[Dataset entries]
*** Begin section ***
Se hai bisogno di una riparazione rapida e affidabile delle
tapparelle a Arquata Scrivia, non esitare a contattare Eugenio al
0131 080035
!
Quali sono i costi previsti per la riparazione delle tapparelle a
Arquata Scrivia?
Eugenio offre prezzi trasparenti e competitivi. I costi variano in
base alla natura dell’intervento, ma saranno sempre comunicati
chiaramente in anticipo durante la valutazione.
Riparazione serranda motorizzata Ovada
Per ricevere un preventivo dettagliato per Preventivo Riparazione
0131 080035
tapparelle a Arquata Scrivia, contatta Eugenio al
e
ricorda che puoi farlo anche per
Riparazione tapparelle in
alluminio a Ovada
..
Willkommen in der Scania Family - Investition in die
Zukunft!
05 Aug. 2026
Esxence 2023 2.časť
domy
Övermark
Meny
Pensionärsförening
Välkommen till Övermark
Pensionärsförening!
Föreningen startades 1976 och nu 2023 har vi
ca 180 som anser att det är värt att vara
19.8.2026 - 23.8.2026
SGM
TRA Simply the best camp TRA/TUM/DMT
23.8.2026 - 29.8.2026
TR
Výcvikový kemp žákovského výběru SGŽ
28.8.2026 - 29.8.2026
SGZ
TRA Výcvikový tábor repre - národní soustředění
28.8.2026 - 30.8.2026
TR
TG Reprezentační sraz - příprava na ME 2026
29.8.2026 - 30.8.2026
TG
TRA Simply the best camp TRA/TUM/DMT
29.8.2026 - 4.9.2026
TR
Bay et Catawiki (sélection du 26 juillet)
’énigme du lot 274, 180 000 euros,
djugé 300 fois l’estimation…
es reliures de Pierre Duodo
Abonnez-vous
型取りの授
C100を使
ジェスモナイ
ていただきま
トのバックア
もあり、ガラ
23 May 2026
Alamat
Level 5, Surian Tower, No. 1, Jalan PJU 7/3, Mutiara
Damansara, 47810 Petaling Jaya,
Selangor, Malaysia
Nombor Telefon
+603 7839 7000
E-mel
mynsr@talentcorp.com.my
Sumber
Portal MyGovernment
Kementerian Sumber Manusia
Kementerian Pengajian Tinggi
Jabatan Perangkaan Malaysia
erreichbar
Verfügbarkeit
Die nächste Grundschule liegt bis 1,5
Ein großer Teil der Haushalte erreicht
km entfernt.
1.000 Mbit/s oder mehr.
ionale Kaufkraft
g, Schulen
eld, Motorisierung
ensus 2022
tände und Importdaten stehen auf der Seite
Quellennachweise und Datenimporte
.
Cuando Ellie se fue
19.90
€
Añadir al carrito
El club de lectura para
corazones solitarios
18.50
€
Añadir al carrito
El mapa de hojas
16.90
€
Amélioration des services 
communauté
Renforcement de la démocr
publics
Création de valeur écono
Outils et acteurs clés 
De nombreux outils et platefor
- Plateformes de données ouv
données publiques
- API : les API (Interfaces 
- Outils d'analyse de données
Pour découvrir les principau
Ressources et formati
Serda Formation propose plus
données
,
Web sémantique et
*** End section ***
> **What you will do**
From the rows above, pull out every line that contains the word "costi" and list those lines.

> **The completed task**
Quali sono i costi previsti per la riparazione delle tapparelle a
Eugenio offre prezzi trasparenti e competitivi. I costi variano in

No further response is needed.